- Passage for review -

Create carry events and add to the other actions

In [None]:
df_carry = df.loc[df['carry_between'], ['match_id', 'period_id', 'team_id', 'team_name', 'player_id', 'type_name', 'previous_camera_x', 'previous_camera_y',
                                        'previous_camera_end_x', 'previous_camera_end_y', 'camera_x', 'camera_y']].copy()
df_carry.rename({'camera_x': 'camera_end_x', 'camera_y': 'camera_end_y'}, axis='columns', inplace=True)
df_carry['type_name'] = 'carry'
df_carry['camera_x'], df_carry['camera_y'] = df_carry['previous_camera_end_x'].fillna(df['previous_camera_x']), df_carry['previous_camera_end_y'].fillna(df['previous_camera_y'])
df_carry = df_carry.drop(['previous_camera_x', 'previous_camera_y', 'previous_camera_end_x', 'previous_camera_end_y'], axis='columns').copy()
xstart, ystart = p.standardizer.transform(df_carry['camera_x'], df_carry['camera_y'])
xend, yend = p.standardizer.transform(df_carry['camera_end_x'], df_carry['camera_end_y'])
df_carry['angle'], df_carry['length'] = p.calculate_angle_and_distance(xstart, ystart, xend, yend, standardized=True)

- Given data -
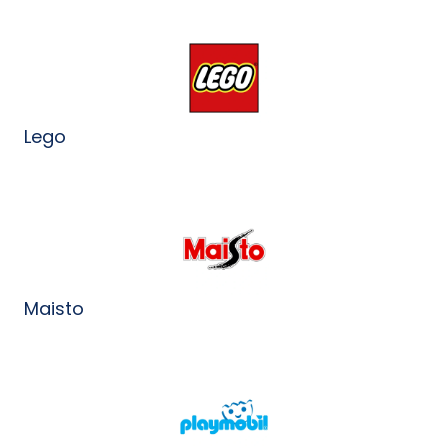
Lego
Maisto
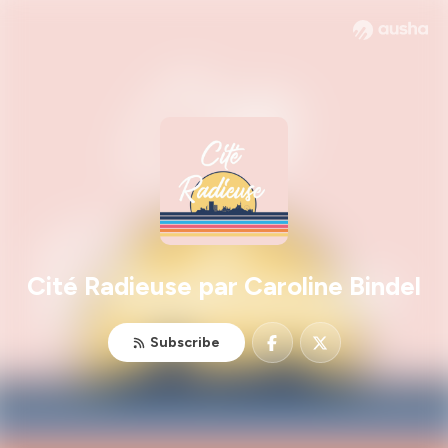
Cité Radieuse par Caroline Bindel
Subscribe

- Exercise -
Copy out the whole code snippet on creating carry events, keeping every character and line break unchanged.

- Written answer -
Create carry events and add to the other actions

In [None]:
df_carry = df.loc[df['carry_between'], ['match_id', 'period_id', 'team_id', 'team_name', 'player_id', 'type_name', 'previous_camera_x', 'previous_camera_y',
                                        'previous_camera_end_x', 'previous_camera_end_y', 'camera_x', 'camera_y']].copy()
df_carry.rename({'camera_x': 'camera_end_x', 'camera_y': 'camera_end_y'}, axis='columns', inplace=True)
df_carry['type_name'] = 'carry'
df_carry['camera_x'], df_carry['camera_y'] = df_carry['previous_camera_end_x'].fillna(df['previous_camera_x']), df_carry['previous_camera_end_y'].fillna(df['previous_camera_y'])
df_carry = df_carry.drop(['previous_camera_x', 'previous_camera_y', 'previous_camera_end_x', 'previous_camera_end_y'], axis='columns').copy()
xstart, ystart = p.standardizer.transform(df_carry['camera_x'], df_carry['camera_y'])
xend, yend = p.standardizer.transform(df_carry['camera_end_x'], df_carry['camera_end_y'])
df_carry['angle'], df_carry['length'] = p.calculate_angle_and_distance(xstart, ystart, xend, yend, standardized=True)